Friday, June 28, 2013

Sherlock Holmes

I can't remember whatever sparked my interest in Sherlock Holmes stories. It might have been story of 'The Red Headed League,' anthologized in a textbook. Maybe the attraction was the axiom, "when you've eliminated the impossible, whatever remains, however improbable, is the truth." I do know that I bought the complete edition of 56 stories and 4 novels, prefaced by Christopher Morley, over 50 years ago when I wasn't even in high school. The brown dust jacket still survives.

I went into a Doubleday book store on the arcade level of the old Pennsylvania Station, sort of a dark, cavernous walkway that lead from a 7th Avenue street level entrance to the upper level trains--the ones that left the state. There were other stores there as well. This is approximately where you can go into Madison Square Garden, where the Gerry Cosby store is.

Data for review |
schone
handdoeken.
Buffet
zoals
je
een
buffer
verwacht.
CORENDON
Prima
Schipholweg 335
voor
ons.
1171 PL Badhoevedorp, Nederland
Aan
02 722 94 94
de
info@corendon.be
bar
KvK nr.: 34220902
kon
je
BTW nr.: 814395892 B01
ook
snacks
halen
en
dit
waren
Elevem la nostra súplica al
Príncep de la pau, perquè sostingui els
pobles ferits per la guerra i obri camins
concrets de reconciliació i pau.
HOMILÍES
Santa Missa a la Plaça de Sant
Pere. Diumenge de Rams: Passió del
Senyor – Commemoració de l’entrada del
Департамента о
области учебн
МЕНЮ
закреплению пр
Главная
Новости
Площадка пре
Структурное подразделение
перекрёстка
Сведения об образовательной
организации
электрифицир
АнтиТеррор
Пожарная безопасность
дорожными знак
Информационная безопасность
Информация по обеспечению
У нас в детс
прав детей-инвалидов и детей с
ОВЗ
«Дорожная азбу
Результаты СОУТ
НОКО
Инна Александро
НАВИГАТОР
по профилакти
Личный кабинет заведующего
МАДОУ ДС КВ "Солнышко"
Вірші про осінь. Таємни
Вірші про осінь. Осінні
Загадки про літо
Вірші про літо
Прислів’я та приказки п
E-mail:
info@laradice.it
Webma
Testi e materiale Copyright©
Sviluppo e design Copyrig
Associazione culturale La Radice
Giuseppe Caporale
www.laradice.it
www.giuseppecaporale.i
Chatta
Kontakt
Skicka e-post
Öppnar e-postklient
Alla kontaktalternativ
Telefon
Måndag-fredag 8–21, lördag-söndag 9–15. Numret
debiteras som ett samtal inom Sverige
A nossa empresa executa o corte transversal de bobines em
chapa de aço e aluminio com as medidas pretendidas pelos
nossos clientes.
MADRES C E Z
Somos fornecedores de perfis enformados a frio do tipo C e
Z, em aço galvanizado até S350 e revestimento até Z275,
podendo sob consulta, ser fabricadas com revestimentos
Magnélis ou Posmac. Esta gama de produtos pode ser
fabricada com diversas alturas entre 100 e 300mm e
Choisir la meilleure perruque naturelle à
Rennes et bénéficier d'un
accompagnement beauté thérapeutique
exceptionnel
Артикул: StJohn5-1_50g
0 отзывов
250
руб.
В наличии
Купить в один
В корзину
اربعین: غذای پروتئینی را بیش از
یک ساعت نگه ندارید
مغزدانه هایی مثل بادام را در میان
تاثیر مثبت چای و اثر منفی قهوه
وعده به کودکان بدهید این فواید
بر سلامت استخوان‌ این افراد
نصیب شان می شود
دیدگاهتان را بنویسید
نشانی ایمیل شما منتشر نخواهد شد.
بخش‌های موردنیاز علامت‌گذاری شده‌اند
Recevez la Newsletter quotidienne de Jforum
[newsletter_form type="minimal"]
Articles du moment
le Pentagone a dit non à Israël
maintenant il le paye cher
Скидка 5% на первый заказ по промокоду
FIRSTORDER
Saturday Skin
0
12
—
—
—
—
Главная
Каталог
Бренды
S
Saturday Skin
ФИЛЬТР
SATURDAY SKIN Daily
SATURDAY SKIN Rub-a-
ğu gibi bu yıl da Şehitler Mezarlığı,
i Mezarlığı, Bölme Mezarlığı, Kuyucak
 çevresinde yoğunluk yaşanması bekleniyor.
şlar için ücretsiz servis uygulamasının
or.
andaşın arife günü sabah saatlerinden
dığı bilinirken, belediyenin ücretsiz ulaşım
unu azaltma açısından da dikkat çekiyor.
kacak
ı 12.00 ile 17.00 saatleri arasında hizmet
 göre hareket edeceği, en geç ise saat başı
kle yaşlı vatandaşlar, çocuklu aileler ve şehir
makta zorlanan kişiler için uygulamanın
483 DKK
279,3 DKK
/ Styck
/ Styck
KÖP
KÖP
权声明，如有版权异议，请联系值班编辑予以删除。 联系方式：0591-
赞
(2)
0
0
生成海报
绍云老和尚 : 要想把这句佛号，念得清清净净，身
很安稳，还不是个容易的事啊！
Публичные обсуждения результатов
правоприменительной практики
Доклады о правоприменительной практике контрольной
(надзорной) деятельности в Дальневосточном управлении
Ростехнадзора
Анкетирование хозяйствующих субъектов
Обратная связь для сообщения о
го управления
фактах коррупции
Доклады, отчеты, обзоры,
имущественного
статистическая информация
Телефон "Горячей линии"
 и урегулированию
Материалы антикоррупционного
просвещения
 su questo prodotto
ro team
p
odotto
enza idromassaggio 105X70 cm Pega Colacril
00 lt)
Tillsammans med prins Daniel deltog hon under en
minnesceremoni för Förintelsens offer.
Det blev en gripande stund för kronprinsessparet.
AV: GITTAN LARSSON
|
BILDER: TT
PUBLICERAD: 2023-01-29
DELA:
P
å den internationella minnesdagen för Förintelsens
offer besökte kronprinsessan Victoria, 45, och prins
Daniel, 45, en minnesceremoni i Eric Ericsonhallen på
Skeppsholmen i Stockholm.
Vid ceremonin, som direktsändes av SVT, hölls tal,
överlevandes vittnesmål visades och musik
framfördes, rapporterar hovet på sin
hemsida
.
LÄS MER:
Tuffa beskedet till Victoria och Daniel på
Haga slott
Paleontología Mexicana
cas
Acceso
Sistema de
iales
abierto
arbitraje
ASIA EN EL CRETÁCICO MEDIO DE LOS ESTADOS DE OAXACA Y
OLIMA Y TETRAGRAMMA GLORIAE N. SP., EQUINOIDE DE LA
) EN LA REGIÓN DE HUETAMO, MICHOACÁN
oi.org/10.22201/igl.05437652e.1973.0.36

Complete the following |
a - Sum up the Sherlock Holmes post in three sentences.
b - Go on with the Sherlock Holmes post from the point where it stops.

Results for the exercise |
a - The writer can't recall what first sparked an interest in Sherlock Holmes stories, though it may have been "The Red Headed League" in a textbook or the axiom about eliminating the impossible. Over 50 years ago, before high school, the writer bought the complete edition of 56 stories and 4 novels with a preface by Christopher Morley, and its brown dust jacket still survives. The writer also recalls going into a Doubleday book store on the arcade level of the old Pennsylvania Station, roughly where you can now enter Madison Square Garden by the Gerry Cosby store.

b -
I must have gone in purposely wanting the book, because when they didn't have it, I ordered it, to be called (not e-mailed then) when it came in. I've never forgotten that when I picked the book up, it was July and I was on summer vacation. As such, I picked it up during the day, perhaps soon after they opened. I'll never forget that the salesman asked me if I worked nights, and that was why I was coming in during the early part of the day. I've never understood how a functioning adult could have looked at me then and thought I was coming in the from the graveyard shift. I just told him "no."

I still refer to the book, and occasionally read one of the short stories, particularly when they've used one for one of the many TV series that have come though the air and cable, and seem to thankfully show no signs of stopping. I've enjoyed all these presentations, even the one with Benedict Cumberbatch, who is great, but is paired with a thoroughly miscast looking Dr. Watson. TV. Whatever.

Years ago there was an annual race at Aqueduct racetrack that a Sherlock Holmes society of some kind descended on. They always named the race The Silver Blaze, after one of the stories about a missing horse. The society president, who showed up goofily dressed in a mackintosh, deerstalker cap and holding a meerschaum pipe, would present something to the winning connections of the race. His name was "Wolf" something, and I'm pretty sure he got heckled. It's been a long time since the society was back.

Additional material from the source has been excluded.